Hang in there someone else is going to be selling them .. I will post when I know more LesPooch will no longer be able to have the brushes Looooooooooooong story


----------



## outwest (May 1, 2011)

They won't be able to have the brushes?? I am up for a long story...


----------



## bigredpoodle (Sep 13, 2009)

Maybe this will help some


----------



## ArreauStandardPoodle (Sep 1, 2009)

Dang nab it! I was going to order two. I have been using knock offs that I absolutely love and know the real deal must be even better, which is really saying something! Expensive as all get out, but worth their weight in gold!


----------



## bigredpoodle (Sep 13, 2009)

I have several les pooch and love them , hopefully someone will pick up the line in America i know it is in the works .. I will report back as soon as I know ...


----------



## KirklandPoodle (Oct 22, 2012)

That is interesting. It seems odd now that the Les Poochs lady today emphasized how the brushes were now going to be made in the USA. Their 800 number is also set to loop play an announcement - which says leave a message and they'll call you back, only it just keeps looping, plus it updates their toll number, which is how I finally got her after several calls.


----------



## bigredpoodle (Sep 13, 2009)

Were you unaware that the brushes were handmade in Germany ? Never in America.. these that are to be made in America will not be the same as the brushes before.. But the choice is certainly yours.. I will be calling Germany


----------



## KirklandPoodle (Oct 22, 2012)

Nope, didn't know that. All I know is that the people on this forum rave about them, but I don't believe anyone had ever mentioned where they were made before. I did search on line, and found a UK reseller for ActiVet, I didn't see a statement as to whether or not they ship internationally. I'm going to be over there in a few months...if they don't ship to here, I am sure they'll ship to my hotel there


----------



## bigredpoodle (Sep 13, 2009)

KirklandPoodle said:


> Nope, didn't know that. All I know is that the people on this forum rave about them, but I don't believe anyone had ever mentioned where they were made before. I did search on line, and found a UK reseller for ActiVet, I didn't see a statement as to whether or not they ship internationally. I'm going to be over there in a few months...if they don't ship to here, I am sure they'll ship to my hotel there


The letter gives a telephone number ... So i will probably call .. Find out if we can get them here i am sure that they will


----------



## outwest (May 1, 2011)

This website doesn't say they are out of stock??

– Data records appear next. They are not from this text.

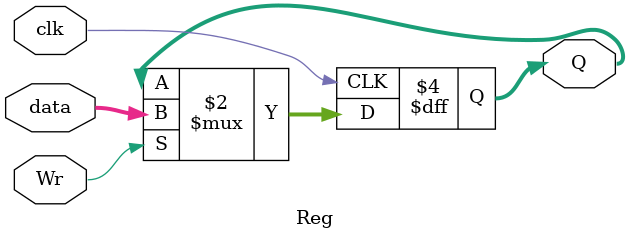
<source format=v>
module Reg(clk,data,Wr,Q);
    input clk, Wr;
    input [31:0] data;
    output reg [31:0] Q;

    always @(posedge clk ) begin
        #0.1
        if(Wr)
            Q <=  data;
    end
endmodule
</source>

Les Poochs Fragrances - POOCH BRUSH SYSTEM

Is it only when you hit the final 'order' button?

By the way, quite a while back there was a Les Pooch group buy here. I know many people who ordered items did not get them for months. There has been a supply issue for a while. I have a really hard time believing any of those brushes are worth the $75-100 or more they charge for one brush. 

Pawbrothers makes nice slickers and so does Doggy Man. I love my greyhound pin brush. That was a splurge at $35, but worth it. The other must have for me is the CC poodlecomb.


----------